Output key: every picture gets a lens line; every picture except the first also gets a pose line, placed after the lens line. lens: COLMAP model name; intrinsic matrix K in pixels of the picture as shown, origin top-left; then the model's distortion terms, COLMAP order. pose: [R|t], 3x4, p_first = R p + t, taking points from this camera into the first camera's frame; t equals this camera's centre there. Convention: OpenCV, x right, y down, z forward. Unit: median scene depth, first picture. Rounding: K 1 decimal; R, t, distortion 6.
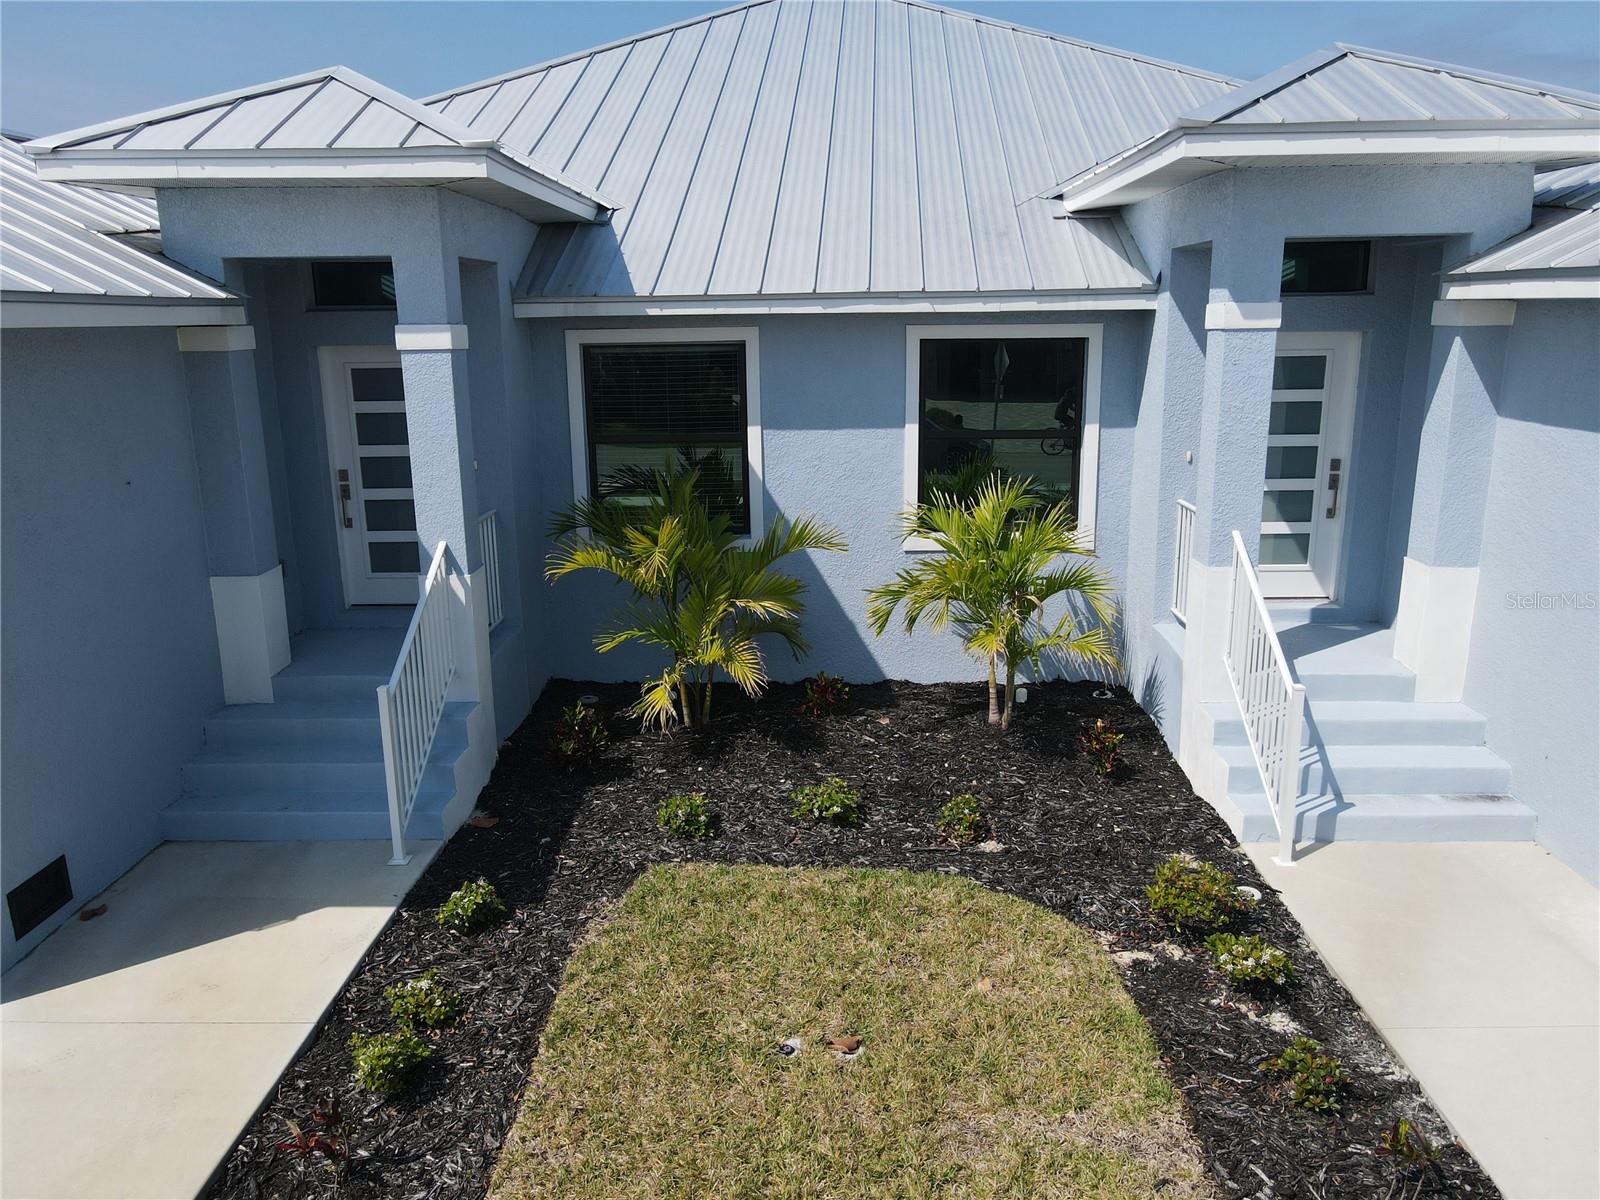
lens RADIAL K [[1154.4, 0, 800.0], [0, 1154.4, 600.0], [0, 0, 1]] dist [0.000312, 0.002284]
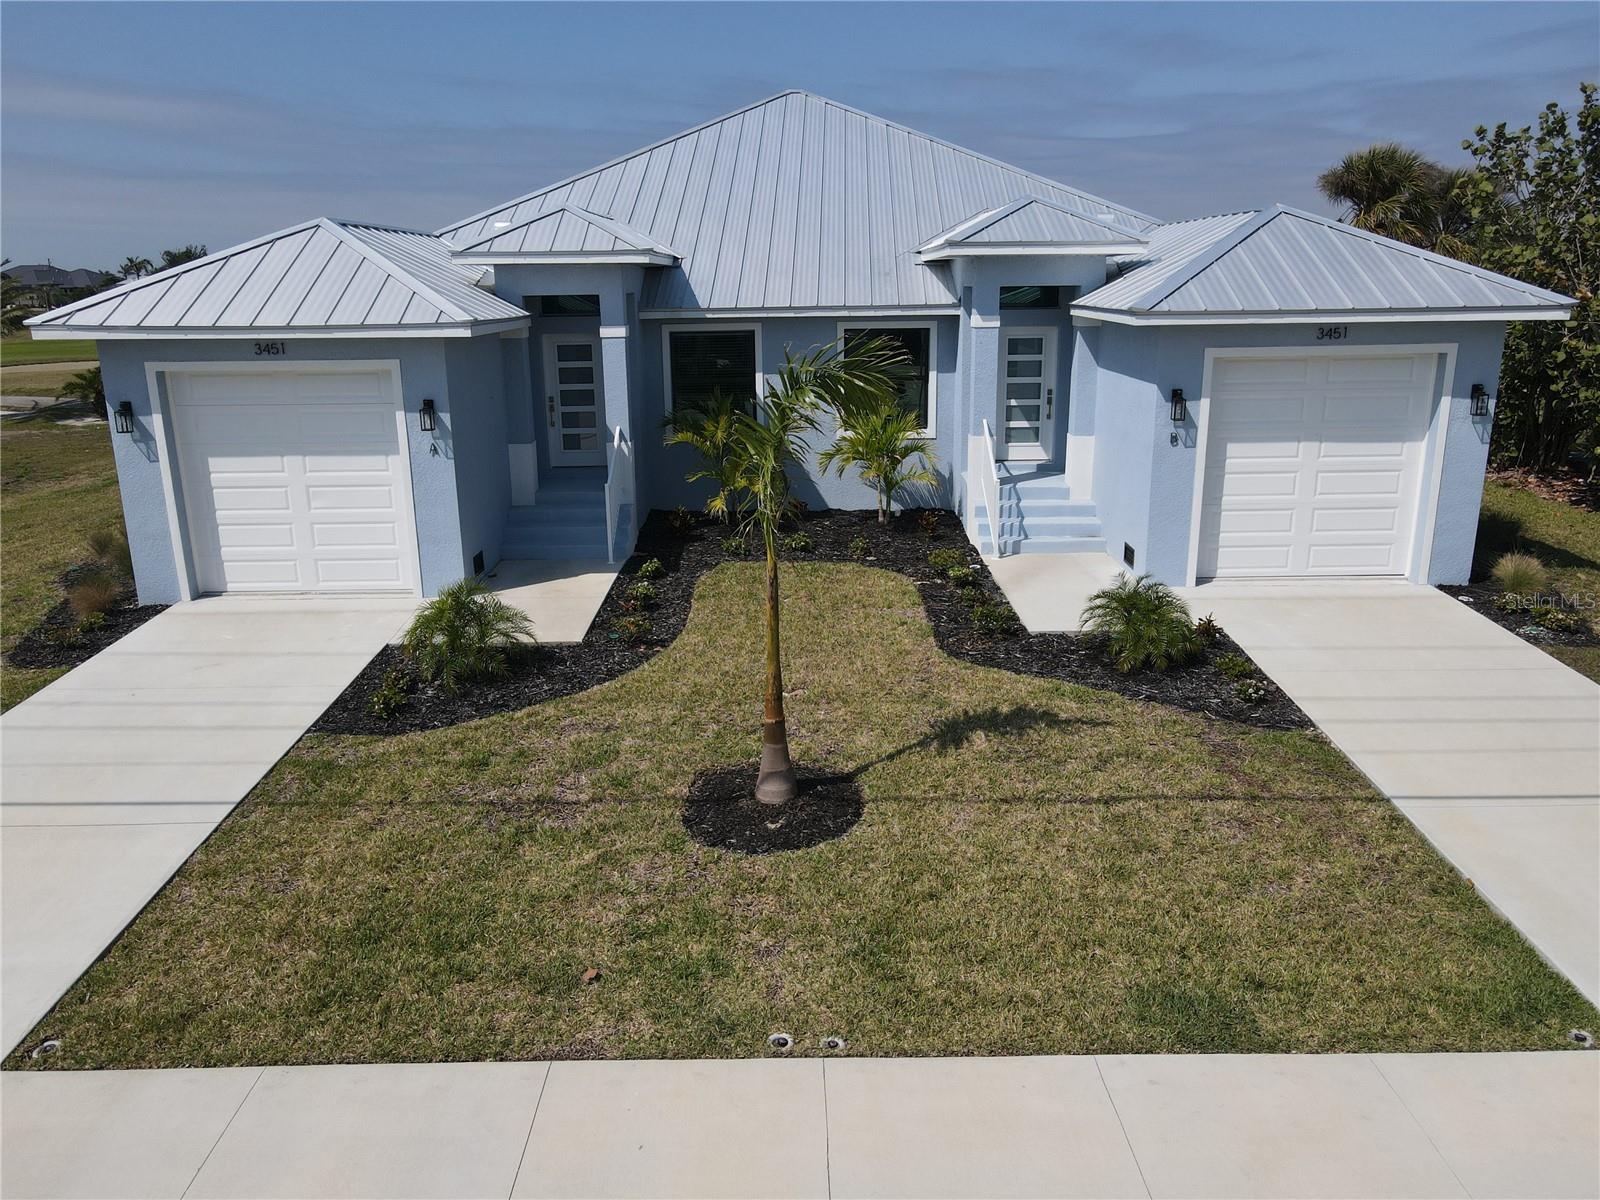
lens RADIAL K [[1154.4, 0, 800.0], [0, 1154.4, 600.0], [0, 0, 1]] dist [0.000312, 0.002284]
pose [[0.999596, -0.007889, 0.027313, -0.030171], [0.007159, 0.999617, 0.026722, 0.196027], [-0.027514, -0.026515, 0.999270, -1.050313]]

+ + + + +

» Exercise requirements:
Return every line above verbatim, leaving the pictures out of your answer.

» Result of the task:
Output key: every picture gets a lens line; every picture except the first also gets a pose line, placed after the lens line. lens: COLMAP model name; intrinsic matrix K in pixels of the picture as shown, origin top-left; then the model's distortion terms, COLMAP order. pose: [R|t], 3x4, p_first = R p + t, taking points from this camera into the first camera's frame; t equals this camera's centre there. Convention: OpenCV, x right, y down, z forward. Unit: median scene depth, first picture. Rounding: K 1 decimal; R, t, distortion 6.
lens RADIAL K [[1154.4, 0, 800.0], [0, 1154.4, 600.0], [0, 0, 1]] dist [0.000312, 0.002284]
lens RADIAL K [[1154.4, 0, 800.0], [0, 1154.4, 600.0], [0, 0, 1]] dist [0.000312, 0.002284]
pose [[0.999596, -0.007889, 0.027313, -0.030171], [0.007159, 0.999617, 0.026722, 0.196027], [-0.027514, -0.026515, 0.999270, -1.050313]]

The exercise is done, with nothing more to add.